Before he came to the South, Brooks spent many years working in the music business in New York.

"I've been writing all my life," he said. "I used to write songs and arrange music."

In 1970, his music took him to Gatlinburg, Tenn., where he eventually started a family business.

Brooks left Gatlinburg in 1978 to continue his education at the University of Mississippi. After graduation, he worked in Media-Operations at Ole Miss, producing and directing remote sports productions.

He moved to Tuscaloosa in 1986, and now is the Relocation Coordinator at Duckworth-Morris-Garrison Real Estate.

How Brooks went from the music business to real estate is simple.

"I never found anything I wanted to do when I grew up," he said. "But I liked trying new things.

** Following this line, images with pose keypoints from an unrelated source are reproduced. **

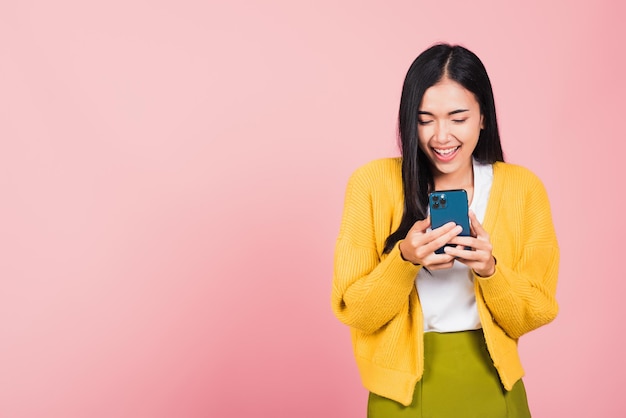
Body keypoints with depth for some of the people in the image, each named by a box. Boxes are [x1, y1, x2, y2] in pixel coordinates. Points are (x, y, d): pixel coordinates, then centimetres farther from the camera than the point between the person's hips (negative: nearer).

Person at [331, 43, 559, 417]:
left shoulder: (523, 188, -5)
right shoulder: (373, 182, -10)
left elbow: (533, 316, -4)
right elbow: (354, 312, -9)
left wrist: (489, 269, -21)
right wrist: (405, 260, -25)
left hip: (492, 386, 2)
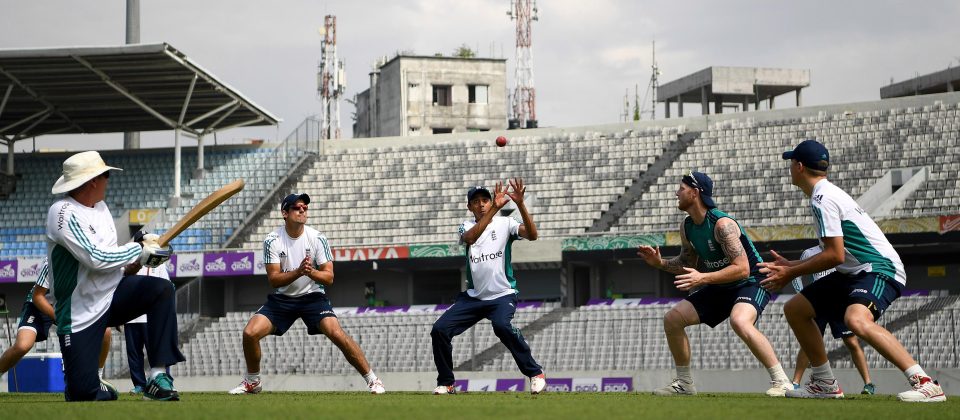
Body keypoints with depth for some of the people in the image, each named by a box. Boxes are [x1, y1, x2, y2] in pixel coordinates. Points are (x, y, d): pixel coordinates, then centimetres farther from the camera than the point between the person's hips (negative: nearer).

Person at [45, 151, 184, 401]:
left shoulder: (100, 206, 8)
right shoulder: (64, 213, -18)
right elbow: (97, 258, -26)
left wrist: (145, 246, -5)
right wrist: (140, 251, -15)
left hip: (113, 292, 7)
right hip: (81, 312, -7)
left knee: (161, 290, -22)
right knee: (83, 393, -11)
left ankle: (158, 377, -22)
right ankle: (98, 390, 29)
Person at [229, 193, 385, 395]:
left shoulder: (317, 238, -10)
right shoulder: (272, 240, -9)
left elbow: (329, 278, -10)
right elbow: (273, 279, -14)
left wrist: (311, 272, -31)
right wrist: (298, 272, -30)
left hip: (312, 297, -1)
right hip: (282, 299, 2)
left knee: (337, 334, -23)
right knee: (250, 333, -14)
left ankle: (372, 379, -11)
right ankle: (252, 382, 12)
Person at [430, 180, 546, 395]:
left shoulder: (505, 223, -1)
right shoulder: (466, 226, 4)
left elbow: (532, 235, -19)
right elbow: (469, 238, -22)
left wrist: (520, 204, -32)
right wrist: (494, 209, -32)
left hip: (503, 295, -4)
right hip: (473, 297, 4)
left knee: (502, 325, -34)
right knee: (439, 330, -9)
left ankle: (535, 373, -20)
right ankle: (446, 383, 9)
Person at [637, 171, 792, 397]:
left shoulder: (722, 224, -26)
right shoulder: (687, 227, 0)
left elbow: (742, 269, -31)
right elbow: (687, 263, 15)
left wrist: (703, 278, -38)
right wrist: (660, 263, -3)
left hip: (751, 283, -9)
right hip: (720, 287, 9)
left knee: (739, 321, -39)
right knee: (672, 319, 3)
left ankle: (781, 382, -30)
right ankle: (685, 384, 16)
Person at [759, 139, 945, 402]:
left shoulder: (822, 198, -15)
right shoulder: (827, 194, 16)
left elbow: (835, 255, -21)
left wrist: (791, 273, -11)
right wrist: (791, 265, 22)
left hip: (880, 270, -11)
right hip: (855, 272, 11)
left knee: (856, 320, -38)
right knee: (795, 309, 14)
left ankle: (924, 383, -38)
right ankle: (824, 383, 19)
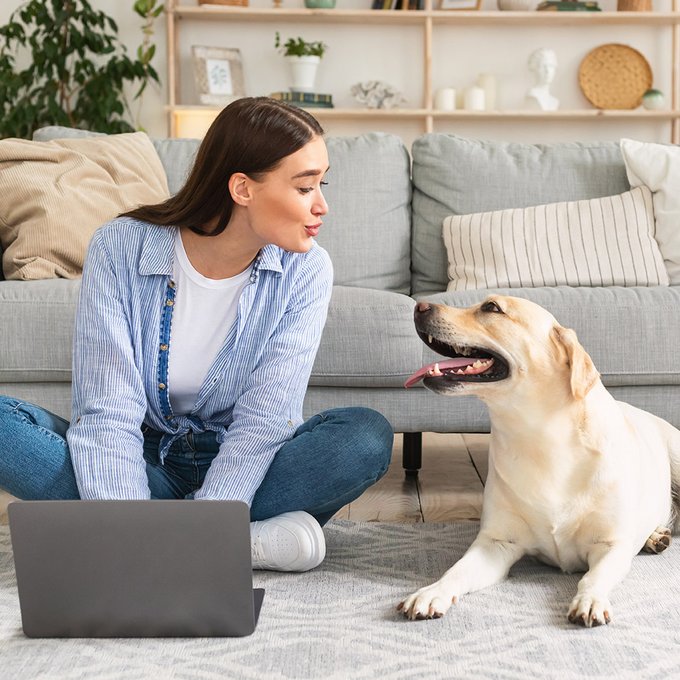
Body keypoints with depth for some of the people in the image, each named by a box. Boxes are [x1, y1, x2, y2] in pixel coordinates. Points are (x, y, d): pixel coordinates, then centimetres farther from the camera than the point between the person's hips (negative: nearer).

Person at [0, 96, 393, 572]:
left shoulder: (305, 271, -14)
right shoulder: (121, 248, -17)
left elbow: (262, 424, -20)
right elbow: (108, 416, -21)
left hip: (235, 468, 0)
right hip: (140, 459, 0)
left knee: (368, 437, -26)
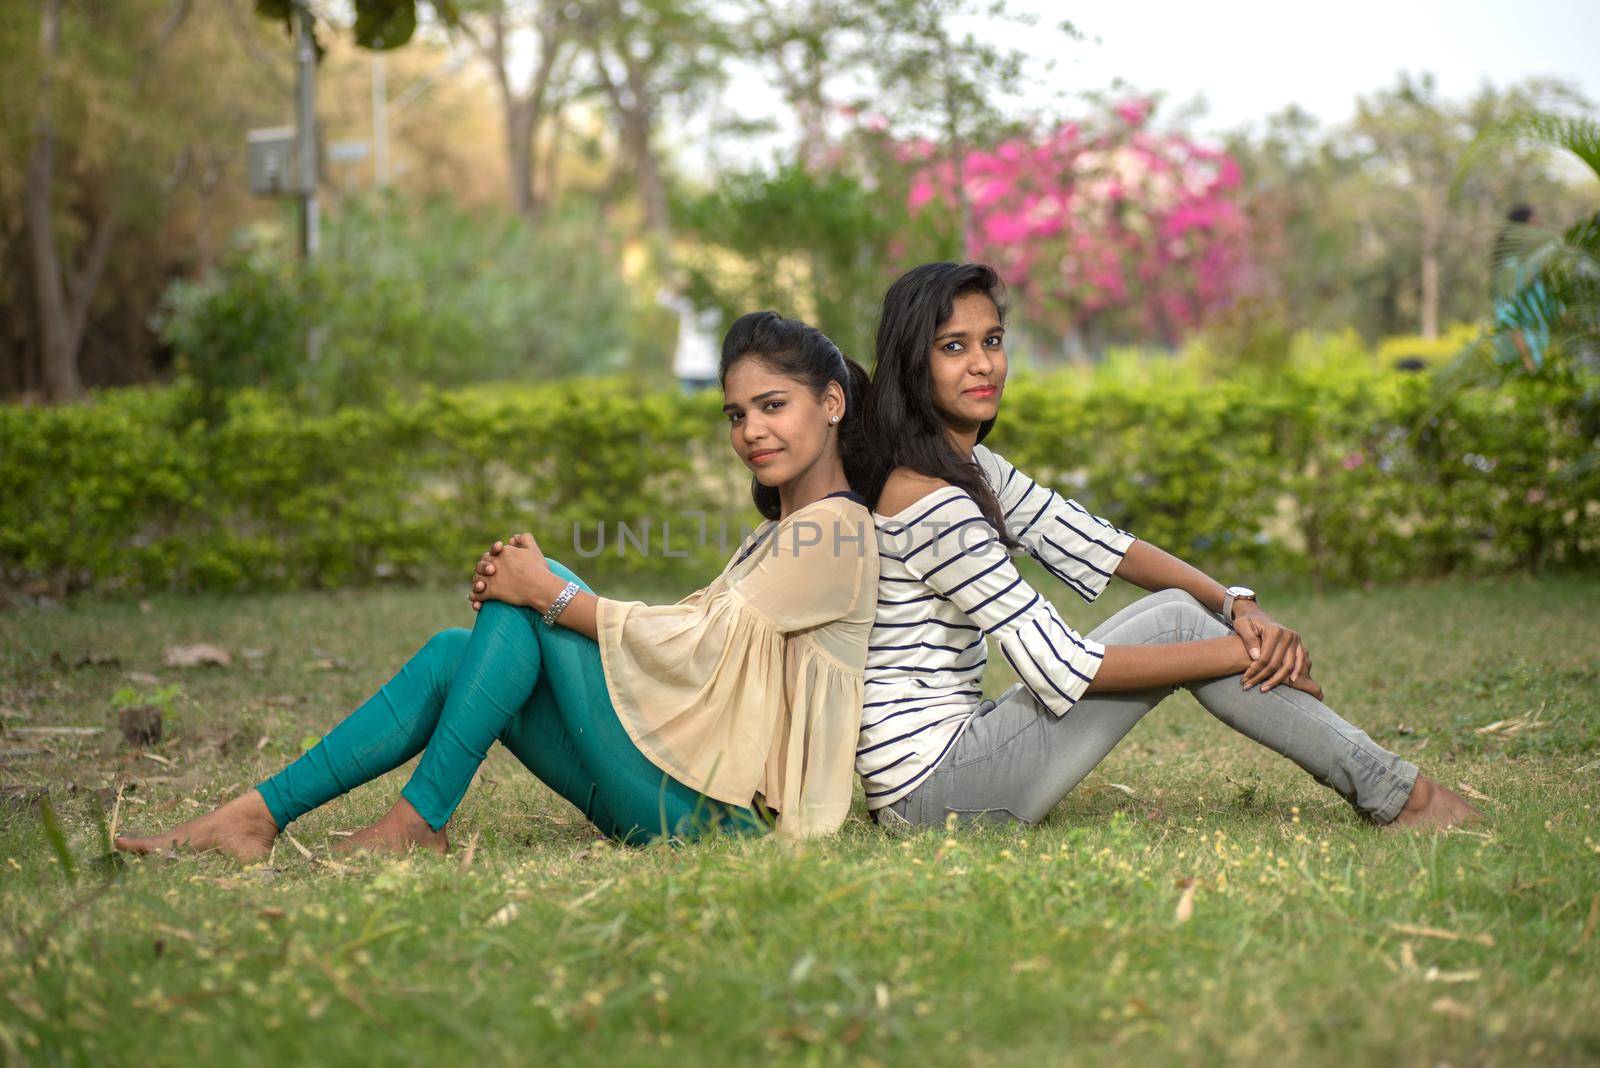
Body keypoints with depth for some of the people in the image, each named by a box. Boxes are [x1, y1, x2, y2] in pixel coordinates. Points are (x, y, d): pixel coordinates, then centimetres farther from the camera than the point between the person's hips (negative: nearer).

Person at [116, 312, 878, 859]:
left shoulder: (836, 530, -7)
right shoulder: (775, 537, 24)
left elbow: (699, 642, -16)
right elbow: (692, 639, 13)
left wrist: (552, 595, -12)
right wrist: (543, 594, -1)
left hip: (722, 803, -9)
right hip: (686, 797, 9)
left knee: (525, 606, -13)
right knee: (459, 649, -2)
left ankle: (417, 822, -11)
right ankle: (256, 815, -9)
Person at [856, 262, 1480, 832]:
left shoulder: (972, 468, 11)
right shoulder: (929, 501, -20)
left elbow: (1097, 545, 11)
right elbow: (1059, 665, -21)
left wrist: (1239, 607, -5)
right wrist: (1237, 653, -14)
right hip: (931, 784, -9)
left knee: (1179, 606, 2)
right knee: (1174, 623, -10)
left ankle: (1391, 786, 4)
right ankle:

It keeps you from getting stuck."

Brooks said he missed the creativity of writing, and when the opportunity to write something he was passionate about presented itself he took it.

He started writing "Monteith's Mountain" in 1995, and the book is expected to be available in mass in October.

But Brooks said getting "Monteiths Mountains" published was no easy task.

"I collected a lot of good rejections from New York publishers.

"You have to have a thick skin," he said, jokingly. "I'm a Realtor so I already have that."

Brooks luck changed when he presented his manuscript to High Country Publishers Ltd. in Boone, N.C.

"I felt what I wrote was more suitable for a regional publisher," he said. "As a new writer with a first book, I would rather have a lot of support from a regional publisher rather than be a part of the pack at a big publisher."

Judy Geary, senior editor at High Country Publishers said the strength of the book's characterization and the fact that the main character "scared her half to death" is what attracted the publishers.

"He succeeded in getting the reader into the head of this frightening serial killer and made it believable," she said. "Creating a multi-dimensional character is not easy."

Geary, who worked directly with Brooks on the book, said another added attraction for the publishers was that so much of the book was true.

"It is good, quality historical fiction and that is important," she said. "As a small publisher, our books have to be better than the big guys because they have to sell themselves."

"We are pleased to have Skip as an author, and we are also pleased we have tied up his next couple of books."

"Monteith's Mountains" is the second book Brooks has written that is set in the land of his wife's ancestors.

He said the initial search for her roots lead to an unpublished first manuscript that eventually will be one of three books in a series that spans 100 years in the Appalachians.

However, Brooks said he hopes "Monteith's Mountains" doesnt stop at the book level, but one day makes it to the big screen.

"It took a long time to get it this far," he said. "But I would like to get it to a screen writer."

In addition to the sequel to "Monteith's Mountains," the author is working on a more contemporary, autobiographical book set in Alabama.